> **TASK GOAL**
Please set out every line of the records below as a numbered list, leaving out the blank lines.

Start

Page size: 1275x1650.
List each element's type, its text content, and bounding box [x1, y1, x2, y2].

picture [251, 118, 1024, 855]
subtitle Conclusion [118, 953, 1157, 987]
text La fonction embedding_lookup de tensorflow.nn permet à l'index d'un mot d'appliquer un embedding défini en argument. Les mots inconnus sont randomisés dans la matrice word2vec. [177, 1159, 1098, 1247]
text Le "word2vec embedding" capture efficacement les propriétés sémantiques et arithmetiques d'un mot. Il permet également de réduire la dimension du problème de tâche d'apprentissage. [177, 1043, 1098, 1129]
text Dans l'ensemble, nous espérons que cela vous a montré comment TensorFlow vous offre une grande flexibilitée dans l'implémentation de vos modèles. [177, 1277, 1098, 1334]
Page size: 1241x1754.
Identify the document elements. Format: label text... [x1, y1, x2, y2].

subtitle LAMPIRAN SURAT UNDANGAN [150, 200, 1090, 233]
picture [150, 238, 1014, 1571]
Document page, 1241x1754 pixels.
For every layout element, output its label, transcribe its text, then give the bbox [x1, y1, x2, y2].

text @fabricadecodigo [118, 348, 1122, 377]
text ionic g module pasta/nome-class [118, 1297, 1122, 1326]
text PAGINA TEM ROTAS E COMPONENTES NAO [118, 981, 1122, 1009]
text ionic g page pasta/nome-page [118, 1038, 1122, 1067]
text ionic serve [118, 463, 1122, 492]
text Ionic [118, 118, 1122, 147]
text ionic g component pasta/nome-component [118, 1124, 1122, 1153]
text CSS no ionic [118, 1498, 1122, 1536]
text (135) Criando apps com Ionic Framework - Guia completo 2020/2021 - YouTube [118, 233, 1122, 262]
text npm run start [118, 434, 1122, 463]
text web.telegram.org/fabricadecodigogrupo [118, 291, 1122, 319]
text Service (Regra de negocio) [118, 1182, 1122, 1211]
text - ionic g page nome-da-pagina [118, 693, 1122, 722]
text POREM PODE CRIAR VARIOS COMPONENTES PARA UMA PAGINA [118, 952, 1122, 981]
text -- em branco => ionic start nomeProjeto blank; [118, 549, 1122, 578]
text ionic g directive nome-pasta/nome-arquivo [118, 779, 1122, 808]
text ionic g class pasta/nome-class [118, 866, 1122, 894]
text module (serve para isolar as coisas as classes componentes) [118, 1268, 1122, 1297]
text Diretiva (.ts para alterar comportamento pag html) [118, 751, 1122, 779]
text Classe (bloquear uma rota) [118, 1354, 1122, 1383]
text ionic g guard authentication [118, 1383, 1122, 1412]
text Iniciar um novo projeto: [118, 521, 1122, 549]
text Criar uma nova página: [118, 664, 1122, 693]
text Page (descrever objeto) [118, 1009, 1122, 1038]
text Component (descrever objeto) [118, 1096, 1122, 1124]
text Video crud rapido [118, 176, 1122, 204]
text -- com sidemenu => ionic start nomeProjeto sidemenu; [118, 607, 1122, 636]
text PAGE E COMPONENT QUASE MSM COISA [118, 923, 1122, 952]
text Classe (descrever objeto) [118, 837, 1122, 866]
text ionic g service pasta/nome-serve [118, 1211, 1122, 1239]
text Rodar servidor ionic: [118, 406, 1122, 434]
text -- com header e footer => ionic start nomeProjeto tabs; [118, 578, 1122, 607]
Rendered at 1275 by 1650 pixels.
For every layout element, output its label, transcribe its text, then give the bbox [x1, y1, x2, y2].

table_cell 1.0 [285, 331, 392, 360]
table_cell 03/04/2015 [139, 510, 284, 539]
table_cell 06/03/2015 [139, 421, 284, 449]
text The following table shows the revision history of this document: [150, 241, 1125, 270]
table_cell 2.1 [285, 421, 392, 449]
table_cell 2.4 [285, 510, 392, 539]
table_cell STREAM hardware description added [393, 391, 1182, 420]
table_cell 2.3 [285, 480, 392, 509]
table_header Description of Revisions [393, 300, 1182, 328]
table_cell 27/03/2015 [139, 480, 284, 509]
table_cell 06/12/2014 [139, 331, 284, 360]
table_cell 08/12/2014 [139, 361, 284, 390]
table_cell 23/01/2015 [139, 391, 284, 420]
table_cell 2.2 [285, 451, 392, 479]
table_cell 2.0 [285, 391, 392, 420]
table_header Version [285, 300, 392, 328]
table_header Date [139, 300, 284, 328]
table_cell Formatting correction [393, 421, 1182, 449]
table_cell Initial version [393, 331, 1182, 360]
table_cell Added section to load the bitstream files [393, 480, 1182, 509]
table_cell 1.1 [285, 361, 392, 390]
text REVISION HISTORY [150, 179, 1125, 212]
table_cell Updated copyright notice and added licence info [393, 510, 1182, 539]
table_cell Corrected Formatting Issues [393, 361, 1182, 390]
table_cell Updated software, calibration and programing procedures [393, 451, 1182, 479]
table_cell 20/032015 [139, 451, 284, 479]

End

> **EXERCISE SOLUTION**
1. Page size: 1275x1650.
2. List each element's type, its text content, and bounding box [x1, y1, x2, y2].
3. picture [251, 118, 1024, 855]
4. subtitle Conclusion [118, 953, 1157, 987]
5. text La fonction embedding_lookup de tensorflow.nn permet à l'index d'un mot d'appliquer un embedding défini en argument. Les mots inconnus sont randomisés dans la matrice word2vec. [177, 1159, 1098, 1247]
6. text Le "word2vec embedding" capture efficacement les propriétés sémantiques et arithmetiques d'un mot. Il permet également de réduire la dimension du problème de tâche d'apprentissage. [177, 1043, 1098, 1129]
7. text Dans l'ensemble, nous espérons que cela vous a montré comment TensorFlow vous offre une grande flexibilitée dans l'implémentation de vos modèles. [177, 1277, 1098, 1334]
8. Page size: 1241x1754.
9. Identify the document elements. Format: label text... [x1, y1, x2, y2].
10. subtitle LAMPIRAN SURAT UNDANGAN [150, 200, 1090, 233]
11. picture [150, 238, 1014, 1571]
12. Document page, 1241x1754 pixels.
13. For every layout element, output its label, transcribe its text, then give the bbox [x1, y1, x2, y2].
14. text @fabricadecodigo [118, 348, 1122, 377]
15. text ionic g module pasta/nome-class [118, 1297, 1122, 1326]
16. text PAGINA TEM ROTAS E COMPONENTES NAO [118, 981, 1122, 1009]
17. text ionic g page pasta/nome-page [118, 1038, 1122, 1067]
18. text ionic serve [118, 463, 1122, 492]
19. text Ionic [118, 118, 1122, 147]
20. text ionic g component pasta/nome-component [118, 1124, 1122, 1153]
21. text CSS no ionic [118, 1498, 1122, 1536]
22. text (135) Criando apps com Ionic Framework - Guia completo 2020/2021 - YouTube [118, 233, 1122, 262]
23. text npm run start [118, 434, 1122, 463]
24. text web.telegram.org/fabricadecodigogrupo [118, 291, 1122, 319]
25. text Service (Regra de negocio) [118, 1182, 1122, 1211]
26. text - ionic g page nome-da-pagina [118, 693, 1122, 722]
27. text POREM PODE CRIAR VARIOS COMPONENTES PARA UMA PAGINA [118, 952, 1122, 981]
28. text -- em branco => ionic start nomeProjeto blank; [118, 549, 1122, 578]
29. text ionic g directive nome-pasta/nome-arquivo [118, 779, 1122, 808]
30. text ionic g class pasta/nome-class [118, 866, 1122, 894]
31. text module (serve para isolar as coisas as classes componentes) [118, 1268, 1122, 1297]
32. text Diretiva (.ts para alterar comportamento pag html) [118, 751, 1122, 779]
33. text Classe (bloquear uma rota) [118, 1354, 1122, 1383]
34. text ionic g guard authentication [118, 1383, 1122, 1412]
35. text Iniciar um novo projeto: [118, 521, 1122, 549]
36. text Criar uma nova página: [118, 664, 1122, 693]
37. text Page (descrever objeto) [118, 1009, 1122, 1038]
38. text Component (descrever objeto) [118, 1096, 1122, 1124]
39. text Video crud rapido [118, 176, 1122, 204]
40. text -- com sidemenu => ionic start nomeProjeto sidemenu; [118, 607, 1122, 636]
41. text PAGE E COMPONENT QUASE MSM COISA [118, 923, 1122, 952]
42. text Classe (descrever objeto) [118, 837, 1122, 866]
43. text ionic g service pasta/nome-serve [118, 1211, 1122, 1239]
44. text Rodar servidor ionic: [118, 406, 1122, 434]
45. text -- com header e footer => ionic start nomeProjeto tabs; [118, 578, 1122, 607]
46. Rendered at 1275 by 1650 pixels.
47. For every layout element, output its label, transcribe its text, then give the bbox [x1, y1, x2, y2].
48. table_cell 1.0 [285, 331, 392, 360]
49. table_cell 03/04/2015 [139, 510, 284, 539]
50. table_cell 06/03/2015 [139, 421, 284, 449]
51. text The following table shows the revision history of this document: [150, 241, 1125, 270]
52. table_cell 2.1 [285, 421, 392, 449]
53. table_cell 2.4 [285, 510, 392, 539]
54. table_cell STREAM hardware description added [393, 391, 1182, 420]
55. table_cell 2.3 [285, 480, 392, 509]
56. table_header Description of Revisions [393, 300, 1182, 328]
57. table_cell 27/03/2015 [139, 480, 284, 509]
58. table_cell 06/12/2014 [139, 331, 284, 360]
59. table_cell 08/12/2014 [139, 361, 284, 390]
60. table_cell 23/01/2015 [139, 391, 284, 420]
61. table_cell 2.2 [285, 451, 392, 479]
62. table_cell 2.0 [285, 391, 392, 420]
63. table_header Version [285, 300, 392, 328]
64. table_header Date [139, 300, 284, 328]
65. table_cell Formatting correction [393, 421, 1182, 449]
66. table_cell Initial version [393, 331, 1182, 360]
67. table_cell Added section to load the bitstream files [393, 480, 1182, 509]
68. table_cell 1.1 [285, 361, 392, 390]
69. text REVISION HISTORY [150, 179, 1125, 212]
70. table_cell Updated copyright notice and added licence info [393, 510, 1182, 539]
71. table_cell Corrected Formatting Issues [393, 361, 1182, 390]
72. table_cell Updated software, calibration and programing procedures [393, 451, 1182, 479]
73. table_cell 20/032015 [139, 451, 284, 479]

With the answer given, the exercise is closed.